_Exercise details_
Copy out the text of all the records with "ULTIMAS" swapped for "ÚLTIMAS" and everything else unchanged. Leave the pictures out.

____________

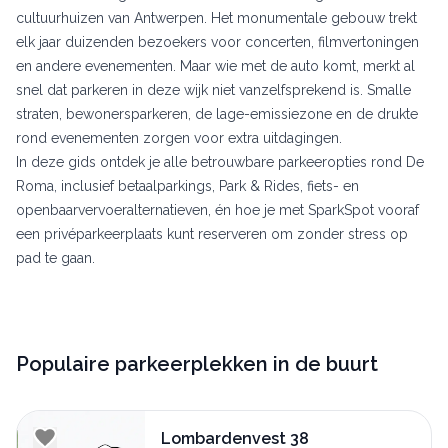
cultuurhuizen van Antwerpen. Het monumentale gebouw trekt
elk jaar duizenden bezoekers voor concerten, filmvertoningen
en andere evenementen. Maar wie met de auto komt, merkt al
snel dat parkeren in deze wijk niet vanzelfsprekend is. Smalle
straten, bewonersparkeren, de lage-emissiezone en de drukte
rond evenementen zorgen voor extra uitdagingen.
In deze gids ontdek je alle betrouwbare parkeeropties rond De
Roma, inclusief betaalparkings, Park & Rides, fiets- en
openbaarvervoeralternatieven, én hoe je met SparkSpot vooraf
een privéparkeerplaats kunt reserveren om zonder stress op
pad te gaan.
Populaire parkeerplekken in de buurt
Lombardenvest 38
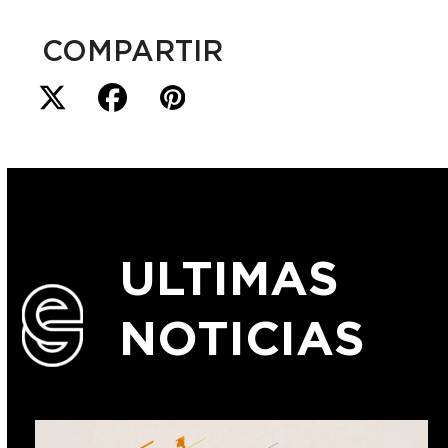
COMPARTIR
ULTIMAS
NOTICIAS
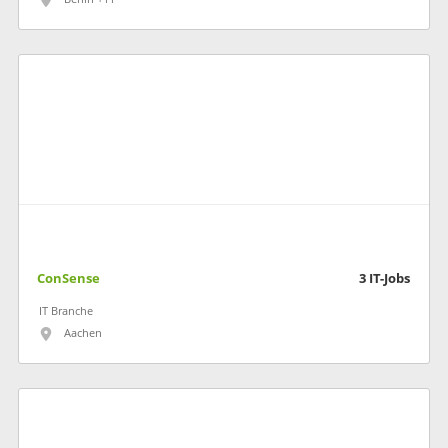
ConSense
3
IT-Jobs
IT Branche
Aachen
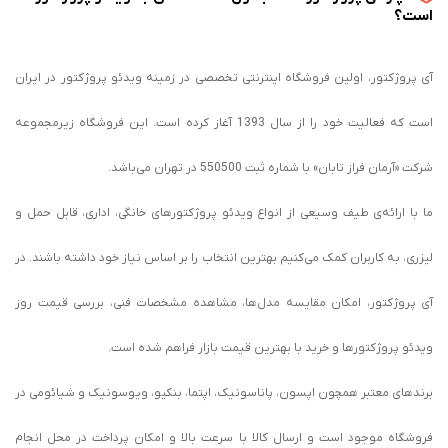
است؟
آی پروژکتور، اولین فروشگاه اینترنتی تخصصی در زمینه ویدئو پروژکتور در ایران
است که فعالیت خود را از سال 1393 آغاز کرده است. این فروشگاه زیرمجموعه
شرکت «آرمان فراز تابان» با شماره ثبت 550500 در تهران می‌باشد.
ما با ارائه‌ی طیف وسیعی از انواع ویدئو پروژکتورهای خانگی، اداری، قابل حمل و
لیزری، به کاربران کمک می‌کنیم بهترین انتخاب را بر اساس نیاز خود داشته باشند. در
آی پروژکتور، امکان مقایسه مدل‌ها، مشاهده مشخصات فنی، بررسی قیمت روز
ویدئو پروژکتورها و خرید با بهترین قیمت بازار فراهم شده است.
برندهای معتبر همچون اپسون، پاناسونیک، اپتما، بنکیو، ویوسونیک و شیائومی در
فروشگاه موجود است و ارسال کالا با سرعت بالا و امکان پرداخت در محل انجام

____________

_Final answer_
cultuurhuizen van Antwerpen. Het monumentale gebouw trekt
elk jaar duizenden bezoekers voor concerten, filmvertoningen
en andere evenementen. Maar wie met de auto komt, merkt al
snel dat parkeren in deze wijk niet vanzelfsprekend is. Smalle
straten, bewonersparkeren, de lage-emissiezone en de drukte
rond evenementen zorgen voor extra uitdagingen.
In deze gids ontdek je alle betrouwbare parkeeropties rond De
Roma, inclusief betaalparkings, Park & Rides, fiets- en
openbaarvervoeralternatieven, én hoe je met SparkSpot vooraf
een privéparkeerplaats kunt reserveren om zonder stress op
pad te gaan.
Populaire parkeerplekken in de buurt
Lombardenvest 38
COMPARTIR
ÚLTIMAS
NOTICIAS
ConSense
3
IT-Jobs
IT Branche
Aachen
است؟
آی پروژکتور، اولین فروشگاه اینترنتی تخصصی در زمینه ویدئو پروژکتور در ایران
است که فعالیت خود را از سال 1393 آغاز کرده است. این فروشگاه زیرمجموعه
شرکت «آرمان فراز تابان» با شماره ثبت 550500 در تهران می‌باشد.
ما با ارائه‌ی طیف وسیعی از انواع ویدئو پروژکتورهای خانگی، اداری، قابل حمل و
لیزری، به کاربران کمک می‌کنیم بهترین انتخاب را بر اساس نیاز خود داشته باشند. در
آی پروژکتور، امکان مقایسه مدل‌ها، مشاهده مشخصات فنی، بررسی قیمت روز
ویدئو پروژکتورها و خرید با بهترین قیمت بازار فراهم شده است.
برندهای معتبر همچون اپسون، پاناسونیک، اپتما، بنکیو، ویوسونیک و شیائومی در
فروشگاه موجود است و ارسال کالا با سرعت بالا و امکان پرداخت در محل انجام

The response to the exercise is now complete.